An honest story from the road: New Year's Day
I've been in a small town in NE Oregon since January 1st. I was planning to be in Portland that night. I share this story with you because it's real; it's not pretty or glamorous, simply life. But it's emphasized a truth to me, that even when it seems you have next to nothing, you can create and tell a story. I've been processing this time with the tools I've (thankfully) had in a backpack (my camera, my laptop, and a journal), and the space of an empty hotel room, and in doing so, I've thought about how while everything changed for me the other night, nothing changed at the same time. I've had to walk a little further, wear the same outfit for more than a few days, and pay more money for a bed to sleep in than I have in a long time, but all the while, I am doing exactly what I'd be doing if the following event hadn't occurred, if I was anywhere else- and I think that is beautiful.
Jan 1, 9:15pm.
I had just gone through what I thought was the scariest part of my drive back to Portland from Salt Lake. The weather was fine and the roads were clear all day, until I got to Oregon.
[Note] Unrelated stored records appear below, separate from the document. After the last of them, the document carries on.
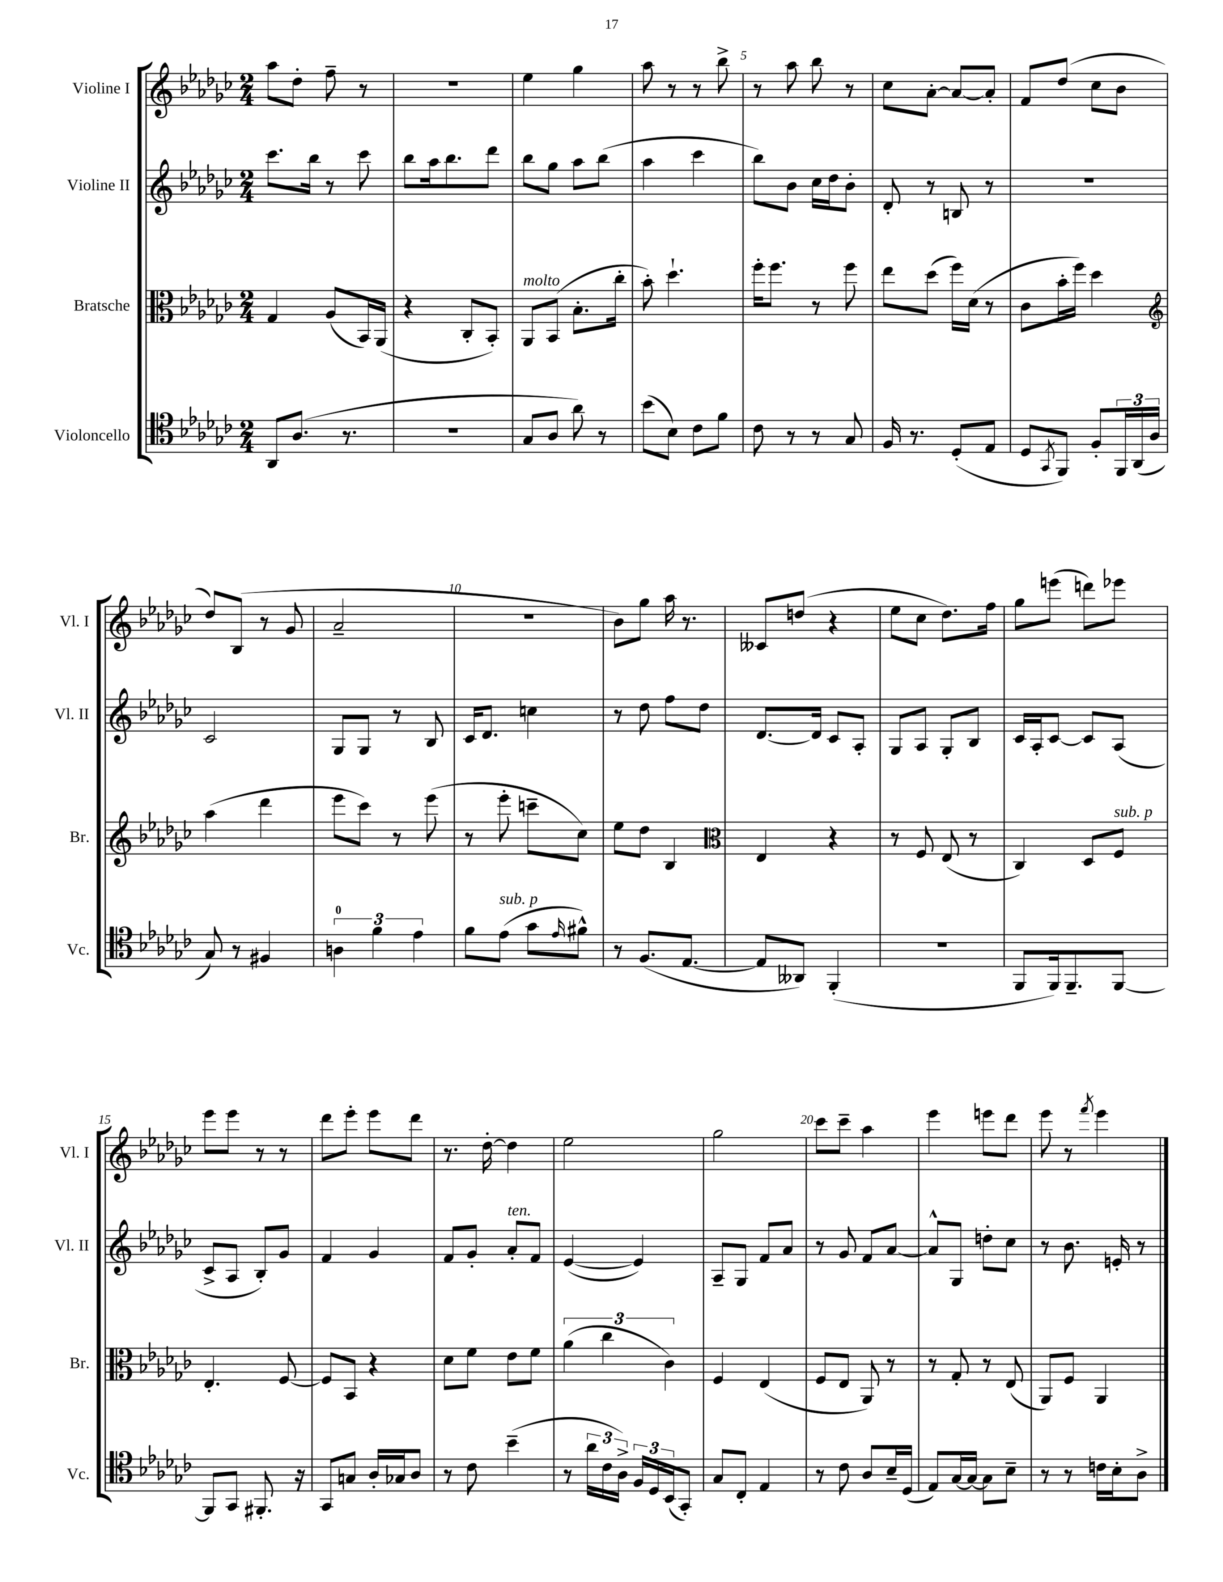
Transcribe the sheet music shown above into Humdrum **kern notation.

**kern	**kern	**kern	**kern
*staff4	*staff3	*staff2	*staff1
*clefC4	*clefC3	*clefG2	*clefG2
*k[b-e-a-d-g-c-]	*k[b-e-a-d-g-c-]	*k[b-e-a-d-g-c-]	*k[b-e-a-d-g-c-]
*M2/4	*M2/4	*M2/4	*M2/4
8AA-	4G-	8.ccc-	8aa-
(8.A-	.	.	8dd-'
.	.	16bb-	.
.	(8A-	8r	8ff~
8.r	.	.	.
.	16BB-)	8ccc-	8r
.	(16AA-	.	.
=	=	=	=
2r	4r	8bb-	2r
.	.	16aa-	.
.	.	8.bb-	.
.	8C-'	.	.
.	8BB-')	8ddd-	.
=	=	=	=
8G-	8AA-	8bb-	4ee-
8A-	(8BB-	8gg-	.
8a-)	8.B-'	8aa-	4gg-
8r	.	(8bb-	.
.	16cc-'	.	.
=	=	=	=
(8b-	8b-')	4aa-	8aa-
8B-)	4.dd-`	.	8r
8c-	.	4ccc-	8r
8f	.	.	8bb-^
=	=	=	=
8c-	16ff'	8bb-)	8r
.	8.ff	.	.
8r	.	8b-	8aa-
8r	8r	16cc-	8bb-
.	.	16dd-	.
8G-	8ff	8b-'	8r
=	=	=	=
16F	8ee-	8d-'	8cc-
8.r	.	.	.
.	(8dd-	8r	[8a-'
(8D-'	16ff)	8B	8a-_
.	(16d-	.	.
8E-	8r	8r	8a-']
=	=	=	=
8D-	8c-	2r	8f
8qGG-	.	.	.
8FF)	16b-'	.	(8dd-
.	16ff)	.	.
8F'	4dd-	.	8cc-
24FF	.	.	8b-
(24AA-	.	.	.
24A-	.	.	.
=	=	=	=
*	*clefG2	*	*
8G-)	(4aa-	2c-	8dd-)
8r	.	.	(8B-
4F#	4ddd-	.	8r
.	.	.	8g-
=	=	=	=
6A	8eee-	8G-	2a-~
.	8ccc-)	8G-	.
6f	.	.	.
.	8r	8r	.
6e-	.	.	.
.	(8eee-	8B-	.
=	=	=	=
8f	8r	16c-	2r
.	.	8.d-	.
(8e-	8eee-'	.	.
8g-	8ccc~	4cc	.
16qqe-	.	.	.
8f#^^)	8cc-)	.	.
=	=	=	=
8r	8ee-	8r	8b-)
(8.F	8dd-	8dd-	8gg-
.	4B-	8ff	16aa-
[8.E-	.	.	8.r
.	.	8dd-	.
=	=	=	=
*	*clefC3	*	*
8E-]	4E-	[8.d-	8c--
8AA--)	.	.	(8dd
.	.	16d-]	.
(4FF'	4r	8c-	4r
.	.	8A-'	.
=	=	=	=
2r	8r	8G-	8ee-
.	8F	8A-	8cc-
.	(8E-	8G-'	8.dd-)
.	8r	8B-	.
.	.	.	16ff
=	=	=	=
8FF	4C-)	16c-	8gg-
.	.	16A-'	.
16FF)	.	[8c-	(8eee
8.FF~	.	.	.
.	8D-	8c-]	8ddd)
[8FF	8F	(8A-	8eee-
=	=	=	=
8FF]	4.E-'	8c-^	8eee-
8GG-	.	8A-	8eee-
8.FF#'	.	8B-')	8r
.	[8F	8g-	8r
16r	.	.	.
=	=	=	=
8GG-	8F]	4f	8ddd-
8G	8BB-	.	8eee-'
16A-'	4r	4g-	8eee-
16G-	.	.	.
8A-	.	.	8ddd-
=	=	=	=
8r	8d-	8f	8.r
8c-	8f	8g-'	.
.	.	.	[16dd-'
(4b-~	8e-	8a-'	4dd-]
.	8f	8f	.
=	=	=	=
8r	(6a-	([4e-	2ee-
24a-	.	.	.
24c-	6cc-	.	.
24A-^)	.	.	.
24F	.	4e-])	.
24D-	.	.	.
(24BB-	6c-)	.	.
8GG-')	.	.	.
=	=	=	=
8G-	4F	8A-~	2gg-
8C-'	.	8G-	.
4E-	(4E-	8f	.
.	.	8a-	.
=	=	=	=
8r	8F	8r	8ccc-
8c-	8E-	8g-	8ccc-~
8A-	8AA-)	8f	4aa-
16B-~	8r	[8a-	.
(16D-	.	.	.
=	=	=	=
8E-)	8r	8a-^^]	4eee-
[16G-	8G-'	8G-	.
16G-_	.	.	.
8G-]	8r	8dd'	8eee
8B-~	(8E-	8cc-	8ddd-
=	=	=	=
8r	8AA-)	8r	8eee-
8r	8F	8.b-	8r
.	.	.	8qfff
16c	4AA-	.	4eee-
16B-'	.	16e'	.
8A-^	.	8r	.
==	==	==	==
*-	*-	*-	*-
Yellow hazard lights were flashing and semi-trucks were all pulled over with their hazards on, chaining up their tires. There was a pass ahead. It was now dark and I was counting how many hours i’d been driving as I made my way slowly through the curvy, winding pathways. I was finally only 3 hours form Portland. I couldn’t stop thinking about getting back to the studio and sleeping on the couch. As lame as it sounds, it sounded like paradise to me as I drove into my twelfth hour on the road and I couldn’t feel my toes. I made it through the pass just fine and was back on straight, flat, easy road again. Within a few minutes, I discovered that I had not yet gone through the toughest part of the drive.
The van began to slide across the road, from the left lane, on to the right, and on to the snow-covered ground. I saw everything both in slow-motion and real time at once. I couldn’t begin to think of anything but where the van was headed and what it would do next, because it had all control now. It did not stop with sliding over a lane, but proceeded to spin one hundred and eighty degrees and flip over on its side. I found myself sitting on my driver’s side window, reminding myself that I was still breathing. I looked around myself, sitting helpless and viewing the world from a sideways, ninety-degree angle. My passenger side door was now a trap door on the ceiling; my driver’s side, the floor...
Everything that was on the right side of the van, was now on the left. As I reminded myself I was still breathing, I contemplated just how exactly I was going to get out. I felt like I was in a fishbowl. I also wondered when and/or if anyone was going to stop at the sight of my hightop camper van tipped on its side in the middle of the snow. A man in a snowplow pulled over after about what felt like an hour - which was in reality, probably less than two minutes. He stood at my windshield, which was now vertical, making a perfect window to stand at and look in at the mess I’d just made. He shined a flashlight, asking if I was the only one in the vehicle and if I was okay. I sat helpless and shaking, still sitting on the glass of my window. I first thought I could try to open the passenger door above me, but i couldn’t reach it. Then I thought of just smashing the windshield to get out. The man outside the glass I was trapped behind presented the idea of going out the back doors. I climbed over the rubble, which was everything in my van that came down with the fall. I couldn’t open the back doors from the inside- there’s no handles. I kept the back doors padlocked too, and only one of them opened, with some difficulty. Thankfully, I had the key, opened the lock, and a different man, I think a police officer, opened the door, lifting it up and out toward the sky, as I ducked and stepped out over the other normally-vertical door.
Jan 2nd, 2017
My notebook and laptop have dirt in all their crevices, both from the potted plant that relocated itself among everything else in the van, and the moment the tow guy opened my driver's side door, spilling a sea of items, including my camera, which had been at my feet while I was driving. I scrambled to pick it all up and shove it in the backpack I brought with me to the hotel.
I walked away from the accident with nothing but a bruise on my leg. I am currently waiting on the auto body shop to let me know if the van will be up and running to drive the rest of the way back home. Until then, I'll be doing what I do, just out of a motel room instead of a home on wheels.